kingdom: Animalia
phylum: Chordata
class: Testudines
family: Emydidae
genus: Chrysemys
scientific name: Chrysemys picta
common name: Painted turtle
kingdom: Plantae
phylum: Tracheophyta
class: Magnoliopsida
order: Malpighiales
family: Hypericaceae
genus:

####################

**OBJECTIVE:** Reproduce every line of the records above verbatim, keeping their original order and formatting.

**EXERCISE RESPONSE:**
kingdom: Animalia
phylum: Chordata
class: Testudines
family: Emydidae
genus: Chrysemys
scientific name: Chrysemys picta
common name: Painted turtle
kingdom: Plantae
phylum: Tracheophyta
class: Magnoliopsida
order: Malpighiales
family: Hypericaceae
genus:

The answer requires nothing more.